G&H What do you foresee as the next steps of research regarding these techniques?

PS Thus far, only open trials and proof-of-principle studies have demonstrated that narrow-band imaging and confocal microscopy may be helpful in patients with Barrett esophagus; randomized studies are now needed to compare these techniques with the current standard practice (four-quadrant biopsies every 2 cm). A multicenter, randomized controlled, crossover trial is currently being conducted in Kansas City, Charleston, and Amsterdam. This study, which will be completed over the next few months, is comparing targeted biopsies obtained with narrow-band imaging versus those obtained via the standard biopsy protocol. Similar studies with confocal microscopy are also being currently performed and/or are in the planning phases. These studies will provide additional information on how to better use these techniques in clinical practice.

G&H Are there any other emerging endoscopic techniques, beyond those mentioned above, that show promise?
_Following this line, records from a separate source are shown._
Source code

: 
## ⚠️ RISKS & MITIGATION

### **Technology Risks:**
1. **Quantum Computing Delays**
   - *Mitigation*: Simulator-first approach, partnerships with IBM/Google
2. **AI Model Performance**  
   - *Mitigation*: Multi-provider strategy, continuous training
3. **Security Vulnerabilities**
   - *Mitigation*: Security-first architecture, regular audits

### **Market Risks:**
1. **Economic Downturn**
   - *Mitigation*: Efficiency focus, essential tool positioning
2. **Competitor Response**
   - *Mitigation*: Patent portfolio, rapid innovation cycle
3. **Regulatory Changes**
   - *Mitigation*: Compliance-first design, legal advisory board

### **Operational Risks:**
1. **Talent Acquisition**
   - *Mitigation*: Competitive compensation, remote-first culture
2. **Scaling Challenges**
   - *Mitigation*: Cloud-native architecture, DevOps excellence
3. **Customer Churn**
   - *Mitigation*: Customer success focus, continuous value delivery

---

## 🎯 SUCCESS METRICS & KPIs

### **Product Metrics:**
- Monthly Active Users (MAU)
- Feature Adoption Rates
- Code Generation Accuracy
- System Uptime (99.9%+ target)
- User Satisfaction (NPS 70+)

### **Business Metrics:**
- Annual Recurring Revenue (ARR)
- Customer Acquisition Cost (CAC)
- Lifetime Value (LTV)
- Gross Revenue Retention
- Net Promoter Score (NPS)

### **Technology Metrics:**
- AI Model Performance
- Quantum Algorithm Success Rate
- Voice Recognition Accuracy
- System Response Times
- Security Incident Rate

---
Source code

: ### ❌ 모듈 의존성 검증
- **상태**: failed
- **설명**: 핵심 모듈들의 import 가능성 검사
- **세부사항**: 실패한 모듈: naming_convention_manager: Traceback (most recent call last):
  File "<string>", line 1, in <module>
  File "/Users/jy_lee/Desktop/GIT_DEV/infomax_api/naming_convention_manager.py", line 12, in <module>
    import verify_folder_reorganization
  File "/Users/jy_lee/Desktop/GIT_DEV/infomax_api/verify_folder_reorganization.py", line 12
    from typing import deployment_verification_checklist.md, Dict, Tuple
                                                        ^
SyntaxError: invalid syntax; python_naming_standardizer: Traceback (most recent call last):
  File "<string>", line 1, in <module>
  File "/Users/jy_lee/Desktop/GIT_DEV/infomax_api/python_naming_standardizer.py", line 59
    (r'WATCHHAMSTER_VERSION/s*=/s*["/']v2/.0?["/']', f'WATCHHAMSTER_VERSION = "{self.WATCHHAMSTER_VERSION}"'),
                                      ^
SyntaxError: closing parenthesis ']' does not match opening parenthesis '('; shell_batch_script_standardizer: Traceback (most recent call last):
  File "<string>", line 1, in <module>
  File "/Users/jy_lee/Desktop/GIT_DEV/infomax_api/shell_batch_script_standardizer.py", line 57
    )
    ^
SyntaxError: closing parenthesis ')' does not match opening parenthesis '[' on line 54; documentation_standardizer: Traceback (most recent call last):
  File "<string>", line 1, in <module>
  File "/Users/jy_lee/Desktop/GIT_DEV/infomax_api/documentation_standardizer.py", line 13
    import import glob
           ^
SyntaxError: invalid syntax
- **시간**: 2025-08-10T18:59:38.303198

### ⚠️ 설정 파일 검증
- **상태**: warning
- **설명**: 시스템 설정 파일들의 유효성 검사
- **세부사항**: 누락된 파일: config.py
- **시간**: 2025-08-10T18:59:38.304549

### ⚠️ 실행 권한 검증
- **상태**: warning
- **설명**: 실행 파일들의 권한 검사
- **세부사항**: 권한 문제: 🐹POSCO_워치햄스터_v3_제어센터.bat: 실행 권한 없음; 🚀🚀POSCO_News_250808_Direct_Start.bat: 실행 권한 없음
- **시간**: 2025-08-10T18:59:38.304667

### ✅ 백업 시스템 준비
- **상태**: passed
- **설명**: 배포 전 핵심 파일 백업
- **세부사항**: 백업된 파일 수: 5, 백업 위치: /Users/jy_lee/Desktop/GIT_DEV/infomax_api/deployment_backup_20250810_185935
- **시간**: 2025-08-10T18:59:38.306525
PS Numerous other techniques are currently being evaluated in patients with Barrett esophagus. Several techniques of postprocessing electronic chromoendoscopy, such as optimal band imaging and I-Scan, are now available. However, as they have been introduced fairly recently, there is not yet much published literature evaluating their role in the detection of dysplasia in Barrett esophagus. Other imaging techniques, that are probe-based, are also currently under evaluation, including light-scattering spectroscopy, Raman spectroscopy, multimodality spectroscopy, autofluorescence, and optical coherence tomography.